# [Assigned task]
The required answer is the count of lines in the records that contain "microscope", with no other text.

[Supplied material — start]

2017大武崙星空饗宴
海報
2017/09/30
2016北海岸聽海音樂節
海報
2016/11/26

[Supplied material — finish]
[Supplied material — start]

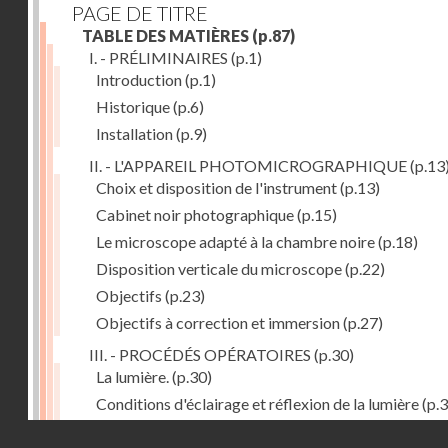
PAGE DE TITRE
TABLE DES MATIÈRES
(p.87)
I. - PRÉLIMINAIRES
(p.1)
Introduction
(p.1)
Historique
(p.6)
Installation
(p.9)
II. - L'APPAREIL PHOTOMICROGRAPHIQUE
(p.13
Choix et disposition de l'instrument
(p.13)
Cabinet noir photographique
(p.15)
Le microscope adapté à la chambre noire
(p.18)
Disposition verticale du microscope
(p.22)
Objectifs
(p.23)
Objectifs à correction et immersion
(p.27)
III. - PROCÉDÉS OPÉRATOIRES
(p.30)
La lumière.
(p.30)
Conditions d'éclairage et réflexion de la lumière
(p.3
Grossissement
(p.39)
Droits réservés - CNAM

[Supplied material — finish]

# [Response to the task]
2